Task goal
Copy each of the following items line for line, changing nothing.

** start **

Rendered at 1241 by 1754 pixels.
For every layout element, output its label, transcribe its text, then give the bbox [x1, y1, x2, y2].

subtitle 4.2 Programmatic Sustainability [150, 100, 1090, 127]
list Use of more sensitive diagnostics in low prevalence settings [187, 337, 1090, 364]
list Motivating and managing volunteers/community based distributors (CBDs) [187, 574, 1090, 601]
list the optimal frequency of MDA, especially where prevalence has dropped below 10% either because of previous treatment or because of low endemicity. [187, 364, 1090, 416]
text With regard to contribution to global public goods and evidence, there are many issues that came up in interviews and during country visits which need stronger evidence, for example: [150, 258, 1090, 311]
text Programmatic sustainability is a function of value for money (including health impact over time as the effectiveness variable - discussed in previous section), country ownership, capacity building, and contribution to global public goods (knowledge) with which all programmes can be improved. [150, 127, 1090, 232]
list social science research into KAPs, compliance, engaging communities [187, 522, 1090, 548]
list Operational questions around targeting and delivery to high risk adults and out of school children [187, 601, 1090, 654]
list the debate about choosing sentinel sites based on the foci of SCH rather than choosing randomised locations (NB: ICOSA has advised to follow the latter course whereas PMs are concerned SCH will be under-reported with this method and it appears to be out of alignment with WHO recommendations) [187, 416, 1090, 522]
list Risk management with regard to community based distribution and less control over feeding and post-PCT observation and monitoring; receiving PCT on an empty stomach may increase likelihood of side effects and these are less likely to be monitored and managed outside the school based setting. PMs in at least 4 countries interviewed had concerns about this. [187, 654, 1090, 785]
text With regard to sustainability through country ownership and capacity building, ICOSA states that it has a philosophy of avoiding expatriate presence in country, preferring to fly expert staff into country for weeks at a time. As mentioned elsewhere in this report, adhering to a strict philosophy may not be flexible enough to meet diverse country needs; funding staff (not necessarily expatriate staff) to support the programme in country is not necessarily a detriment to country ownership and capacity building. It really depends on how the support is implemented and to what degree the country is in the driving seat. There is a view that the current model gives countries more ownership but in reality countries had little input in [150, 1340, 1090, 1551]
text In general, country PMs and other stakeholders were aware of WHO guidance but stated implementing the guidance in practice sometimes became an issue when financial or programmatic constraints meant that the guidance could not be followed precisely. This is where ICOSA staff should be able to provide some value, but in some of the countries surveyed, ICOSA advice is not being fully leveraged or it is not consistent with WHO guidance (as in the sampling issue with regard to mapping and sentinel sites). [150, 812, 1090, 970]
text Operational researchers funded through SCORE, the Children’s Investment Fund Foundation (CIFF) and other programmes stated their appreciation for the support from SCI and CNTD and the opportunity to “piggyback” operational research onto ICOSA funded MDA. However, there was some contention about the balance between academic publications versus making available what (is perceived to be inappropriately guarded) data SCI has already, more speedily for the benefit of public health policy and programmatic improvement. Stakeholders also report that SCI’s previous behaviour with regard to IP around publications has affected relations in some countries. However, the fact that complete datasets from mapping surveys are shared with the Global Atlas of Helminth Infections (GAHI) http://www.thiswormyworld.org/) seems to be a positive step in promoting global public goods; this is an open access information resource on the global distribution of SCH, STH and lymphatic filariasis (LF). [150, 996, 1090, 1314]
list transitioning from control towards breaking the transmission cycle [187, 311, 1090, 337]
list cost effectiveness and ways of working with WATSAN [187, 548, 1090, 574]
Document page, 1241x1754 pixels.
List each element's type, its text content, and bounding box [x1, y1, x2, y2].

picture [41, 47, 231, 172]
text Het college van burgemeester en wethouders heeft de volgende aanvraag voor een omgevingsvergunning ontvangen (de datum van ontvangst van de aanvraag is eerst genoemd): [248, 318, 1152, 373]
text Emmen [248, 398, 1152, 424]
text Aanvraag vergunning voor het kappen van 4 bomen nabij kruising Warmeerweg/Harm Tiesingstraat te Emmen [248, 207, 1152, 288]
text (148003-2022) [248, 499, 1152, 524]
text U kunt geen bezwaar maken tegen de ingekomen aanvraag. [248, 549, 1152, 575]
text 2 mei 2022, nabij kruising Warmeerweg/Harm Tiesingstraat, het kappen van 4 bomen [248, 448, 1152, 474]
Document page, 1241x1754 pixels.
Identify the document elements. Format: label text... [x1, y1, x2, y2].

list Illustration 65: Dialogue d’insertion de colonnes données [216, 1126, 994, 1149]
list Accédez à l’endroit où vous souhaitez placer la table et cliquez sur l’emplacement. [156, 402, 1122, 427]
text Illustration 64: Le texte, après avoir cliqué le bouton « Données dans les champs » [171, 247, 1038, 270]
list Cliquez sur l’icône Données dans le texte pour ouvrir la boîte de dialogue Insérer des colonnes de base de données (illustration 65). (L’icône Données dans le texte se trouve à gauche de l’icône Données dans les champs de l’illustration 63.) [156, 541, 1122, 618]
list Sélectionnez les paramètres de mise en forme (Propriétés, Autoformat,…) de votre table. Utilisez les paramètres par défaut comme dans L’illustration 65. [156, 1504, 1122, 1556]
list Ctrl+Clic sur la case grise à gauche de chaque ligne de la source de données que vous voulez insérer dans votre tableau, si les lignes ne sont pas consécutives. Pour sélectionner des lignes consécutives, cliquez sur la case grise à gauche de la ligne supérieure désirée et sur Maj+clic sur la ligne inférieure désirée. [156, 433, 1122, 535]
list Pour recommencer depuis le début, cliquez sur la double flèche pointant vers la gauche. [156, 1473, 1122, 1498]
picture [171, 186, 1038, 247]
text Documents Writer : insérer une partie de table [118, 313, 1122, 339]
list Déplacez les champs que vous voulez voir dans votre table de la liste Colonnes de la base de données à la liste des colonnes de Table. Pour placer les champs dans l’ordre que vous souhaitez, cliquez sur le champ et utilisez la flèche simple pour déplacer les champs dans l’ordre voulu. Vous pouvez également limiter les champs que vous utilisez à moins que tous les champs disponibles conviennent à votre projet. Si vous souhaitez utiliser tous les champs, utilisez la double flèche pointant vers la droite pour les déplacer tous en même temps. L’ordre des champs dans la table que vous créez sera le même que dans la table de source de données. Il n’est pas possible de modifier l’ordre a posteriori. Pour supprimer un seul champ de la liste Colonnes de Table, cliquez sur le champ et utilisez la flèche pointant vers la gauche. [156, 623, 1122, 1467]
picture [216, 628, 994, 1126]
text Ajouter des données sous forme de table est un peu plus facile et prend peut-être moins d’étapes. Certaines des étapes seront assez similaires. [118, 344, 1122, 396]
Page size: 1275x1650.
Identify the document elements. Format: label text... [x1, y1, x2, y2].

** end **

Full output
Rendered at 1241 by 1754 pixels.
For every layout element, output its label, transcribe its text, then give the bbox [x1, y1, x2, y2].

subtitle 4.2 Programmatic Sustainability [150, 100, 1090, 127]
list Use of more sensitive diagnostics in low prevalence settings [187, 337, 1090, 364]
list Motivating and managing volunteers/community based distributors (CBDs) [187, 574, 1090, 601]
list the optimal frequency of MDA, especially where prevalence has dropped below 10% either because of previous treatment or because of low endemicity. [187, 364, 1090, 416]
text With regard to contribution to global public goods and evidence, there are many issues that came up in interviews and during country visits which need stronger evidence, for example: [150, 258, 1090, 311]
text Programmatic sustainability is a function of value for money (including health impact over time as the effectiveness variable - discussed in previous section), country ownership, capacity building, and contribution to global public goods (knowledge) with which all programmes can be improved. [150, 127, 1090, 232]
list social science research into KAPs, compliance, engaging communities [187, 522, 1090, 548]
list Operational questions around targeting and delivery to high risk adults and out of school children [187, 601, 1090, 654]
list the debate about choosing sentinel sites based on the foci of SCH rather than choosing randomised locations (NB: ICOSA has advised to follow the latter course whereas PMs are concerned SCH will be under-reported with this method and it appears to be out of alignment with WHO recommendations) [187, 416, 1090, 522]
list Risk management with regard to community based distribution and less control over feeding and post-PCT observation and monitoring; receiving PCT on an empty stomach may increase likelihood of side effects and these are less likely to be monitored and managed outside the school based setting. PMs in at least 4 countries interviewed had concerns about this. [187, 654, 1090, 785]
text With regard to sustainability through country ownership and capacity building, ICOSA states that it has a philosophy of avoiding expatriate presence in country, preferring to fly expert staff into country for weeks at a time. As mentioned elsewhere in this report, adhering to a strict philosophy may not be flexible enough to meet diverse country needs; funding staff (not necessarily expatriate staff) to support the programme in country is not necessarily a detriment to country ownership and capacity building. It really depends on how the support is implemented and to what degree the country is in the driving seat. There is a view that the current model gives countries more ownership but in reality countries had little input in [150, 1340, 1090, 1551]
text In general, country PMs and other stakeholders were aware of WHO guidance but stated implementing the guidance in practice sometimes became an issue when financial or programmatic constraints meant that the guidance could not be followed precisely. This is where ICOSA staff should be able to provide some value, but in some of the countries surveyed, ICOSA advice is not being fully leveraged or it is not consistent with WHO guidance (as in the sampling issue with regard to mapping and sentinel sites). [150, 812, 1090, 970]
text Operational researchers funded through SCORE, the Children’s Investment Fund Foundation (CIFF) and other programmes stated their appreciation for the support from SCI and CNTD and the opportunity to “piggyback” operational research onto ICOSA funded MDA. However, there was some contention about the balance between academic publications versus making available what (is perceived to be inappropriately guarded) data SCI has already, more speedily for the benefit of public health policy and programmatic improvement. Stakeholders also report that SCI’s previous behaviour with regard to IP around publications has affected relations in some countries. However, the fact that complete datasets from mapping surveys are shared with the Global Atlas of Helminth Infections (GAHI) http://www.thiswormyworld.org/) seems to be a positive step in promoting global public goods; this is an open access information resource on the global distribution of SCH, STH and lymphatic filariasis (LF). [150, 996, 1090, 1314]
list transitioning from control towards breaking the transmission cycle [187, 311, 1090, 337]
list cost effectiveness and ways of working with WATSAN [187, 548, 1090, 574]
Document page, 1241x1754 pixels.
List each element's type, its text content, and bounding box [x1, y1, x2, y2].

picture [41, 47, 231, 172]
text Het college van burgemeester en wethouders heeft de volgende aanvraag voor een omgevingsvergunning ontvangen (de datum van ontvangst van de aanvraag is eerst genoemd): [248, 318, 1152, 373]
text Emmen [248, 398, 1152, 424]
text Aanvraag vergunning voor het kappen van 4 bomen nabij kruising Warmeerweg/Harm Tiesingstraat te Emmen [248, 207, 1152, 288]
text (148003-2022) [248, 499, 1152, 524]
text U kunt geen bezwaar maken tegen de ingekomen aanvraag. [248, 549, 1152, 575]
text 2 mei 2022, nabij kruising Warmeerweg/Harm Tiesingstraat, het kappen van 4 bomen [248, 448, 1152, 474]
Document page, 1241x1754 pixels.
Identify the document elements. Format: label text... [x1, y1, x2, y2].

list Illustration 65: Dialogue d’insertion de colonnes données [216, 1126, 994, 1149]
list Accédez à l’endroit où vous souhaitez placer la table et cliquez sur l’emplacement. [156, 402, 1122, 427]
text Illustration 64: Le texte, après avoir cliqué le bouton « Données dans les champs » [171, 247, 1038, 270]
list Cliquez sur l’icône Données dans le texte pour ouvrir la boîte de dialogue Insérer des colonnes de base de données (illustration 65). (L’icône Données dans le texte se trouve à gauche de l’icône Données dans les champs de l’illustration 63.) [156, 541, 1122, 618]
list Sélectionnez les paramètres de mise en forme (Propriétés, Autoformat,…) de votre table. Utilisez les paramètres par défaut comme dans L’illustration 65. [156, 1504, 1122, 1556]
list Ctrl+Clic sur la case grise à gauche de chaque ligne de la source de données que vous voulez insérer dans votre tableau, si les lignes ne sont pas consécutives. Pour sélectionner des lignes consécutives, cliquez sur la case grise à gauche de la ligne supérieure désirée et sur Maj+clic sur la ligne inférieure désirée. [156, 433, 1122, 535]
list Pour recommencer depuis le début, cliquez sur la double flèche pointant vers la gauche. [156, 1473, 1122, 1498]
picture [171, 186, 1038, 247]
text Documents Writer : insérer une partie de table [118, 313, 1122, 339]
list Déplacez les champs que vous voulez voir dans votre table de la liste Colonnes de la base de données à la liste des colonnes de Table. Pour placer les champs dans l’ordre que vous souhaitez, cliquez sur le champ et utilisez la flèche simple pour déplacer les champs dans l’ordre voulu. Vous pouvez également limiter les champs que vous utilisez à moins que tous les champs disponibles conviennent à votre projet. Si vous souhaitez utiliser tous les champs, utilisez la double flèche pointant vers la droite pour les déplacer tous en même temps. L’ordre des champs dans la table que vous créez sera le même que dans la table de source de données. Il n’est pas possible de modifier l’ordre a posteriori. Pour supprimer un seul champ de la liste Colonnes de Table, cliquez sur le champ et utilisez la flèche pointant vers la gauche. [156, 623, 1122, 1467]
picture [216, 628, 994, 1126]
text Ajouter des données sous forme de table est un peu plus facile et prend peut-être moins d’étapes. Certaines des étapes seront assez similaires. [118, 344, 1122, 396]
Page size: 1275x1650.
Identify the document elements. Format: label text... [x1, y1, x2, y2].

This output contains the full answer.